What you're asking for could be done, but perpendicular contour lines are not a good way to represent the electric field in a 3D plot of a 2D potential. The electric field (or negative gradient) will be a vector field in the plane, and its field lines will be planar too. The third dimension in your 3d plot is geometrically meaningless because it doesn't have dimension length.

So instead what I'd strongly suggest is to either plot your potential and field in 2D, or plot the electric field as planar vectors attached to the 3D plot of the potential. The latter is what I'm illustrating below, because it's most closely matched to your starting point:

fieldArrow[pos_, field_, scale_] := {Hue[Norm[field]],
Arrowheads[.02], Arrow[Tube[{{pos, pos + scale field}}]]};

grid = Table[{x, y}, {y, 0, 10, .5}, {x, 0, 10, .5}];

gridData =
Table[Sin[y/10] ArcTan[x - 5], {y, 0, 10, .5}, {x, 0, 10, .5}];

fieldX = -DerivativeFilter[gridData, {0, 1},
InterpolationOrder -> 3];
fieldY = -DerivativeFilter[gridData, {1, 0},
InterpolationOrder -> 3];
data3D = MapThread[Append[#1, #2] &, {grid, gridData}, 2];

vectorField =
fieldArrow[Append[#1, #2], {#3, #4, 0}, 3] &, {grid, gridData,
fieldX, fieldY}, 2];

arrows = Graphics3D[vectorField];

Show[ListPlot3D[Flatten[data3D, 1], MeshFunctions -> (#3 &)], arrows]


Here, I take the gradient of a made-up potential given as data, by using GradientFilter. Then I make arrows out of the field vectors and superimpose them on your original plot with Show.

════════

- [EXERCISE TASKS]:
**a)** Condense the paragraph of the forum answer that begins "What you're asking for could be done" into a short bulleted list that keeps its main facts.
**b)** Transcribe the forum answer word for word from "arrows = Graphics3D[vectorField];" to "plot with Show.".
Work only from the forum answer above.

- [DATASET EXCERPTS]:
════════

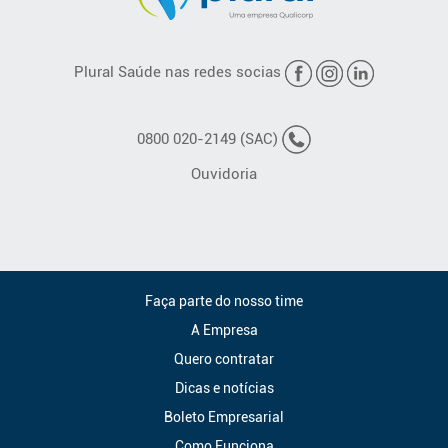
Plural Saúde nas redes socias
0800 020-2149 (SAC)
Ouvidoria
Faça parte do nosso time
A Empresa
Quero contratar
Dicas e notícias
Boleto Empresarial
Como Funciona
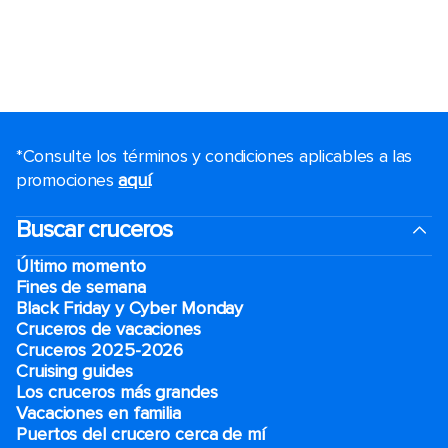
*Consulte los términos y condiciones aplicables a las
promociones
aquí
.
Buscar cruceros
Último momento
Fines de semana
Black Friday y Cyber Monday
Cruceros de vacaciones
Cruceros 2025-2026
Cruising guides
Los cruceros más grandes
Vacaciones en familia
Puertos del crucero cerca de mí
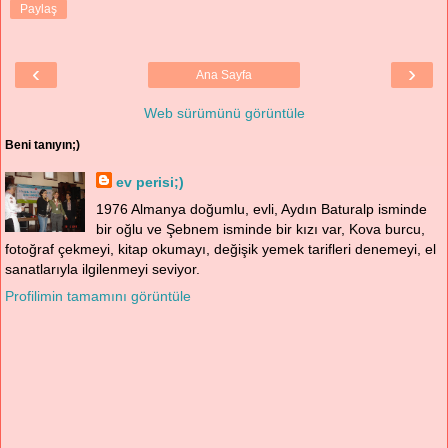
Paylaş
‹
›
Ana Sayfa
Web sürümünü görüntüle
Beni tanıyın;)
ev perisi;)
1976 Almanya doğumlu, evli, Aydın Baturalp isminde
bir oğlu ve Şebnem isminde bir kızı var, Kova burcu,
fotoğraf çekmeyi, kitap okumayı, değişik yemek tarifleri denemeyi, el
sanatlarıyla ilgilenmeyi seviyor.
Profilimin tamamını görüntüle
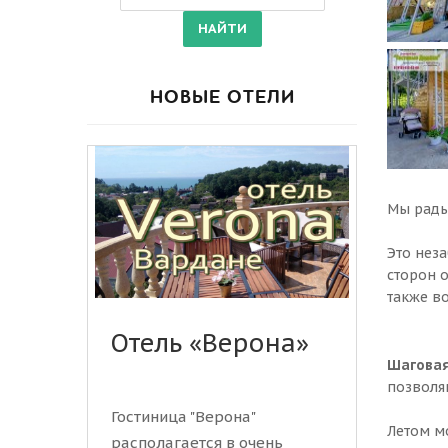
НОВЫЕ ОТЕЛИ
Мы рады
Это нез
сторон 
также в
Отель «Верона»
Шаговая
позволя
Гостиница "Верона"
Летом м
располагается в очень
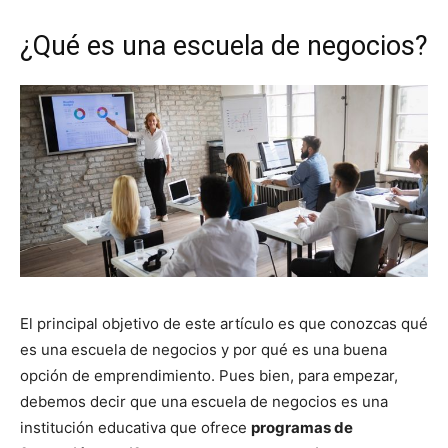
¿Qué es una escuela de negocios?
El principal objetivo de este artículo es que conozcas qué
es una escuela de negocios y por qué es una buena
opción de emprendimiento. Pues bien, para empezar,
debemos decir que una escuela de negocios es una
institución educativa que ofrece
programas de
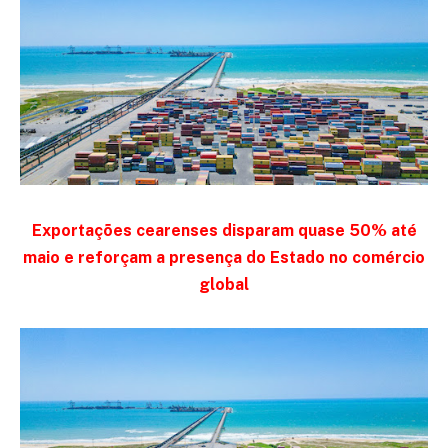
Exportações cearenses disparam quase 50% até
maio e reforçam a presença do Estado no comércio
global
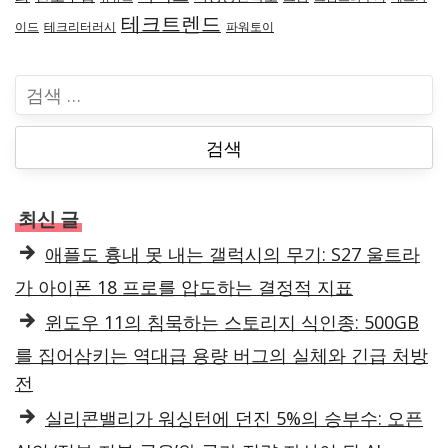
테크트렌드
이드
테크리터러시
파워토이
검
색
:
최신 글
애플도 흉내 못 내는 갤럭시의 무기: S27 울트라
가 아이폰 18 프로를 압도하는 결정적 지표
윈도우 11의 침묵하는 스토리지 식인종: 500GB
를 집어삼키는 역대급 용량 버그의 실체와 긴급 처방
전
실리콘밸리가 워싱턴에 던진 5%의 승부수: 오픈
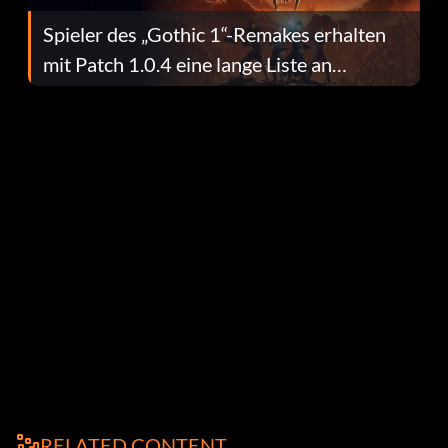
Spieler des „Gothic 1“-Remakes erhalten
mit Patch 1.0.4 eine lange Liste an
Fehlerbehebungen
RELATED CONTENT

════════

- [SOLUTION SET]:
**a)**
- The requested plot is possible, but perpendicular contour lines are a poor way to show the electric field in a 3D plot of a 2D potential.
- The electric field (the negative gradient) is a vector field in the plane, and its field lines are planar too.
- The plot's third dimension is geometrically meaningless because it doesn't have dimension length.

**b)**
arrows = Graphics3D[vectorField];

Show[ListPlot3D[Flatten[data3D, 1], MeshFunctions -> (#3 &)], arrows]


Here, I take the gradient of a made-up potential given as data, by using GradientFilter. Then I make arrows out of the field vectors and superimpose them on your original plot with Show.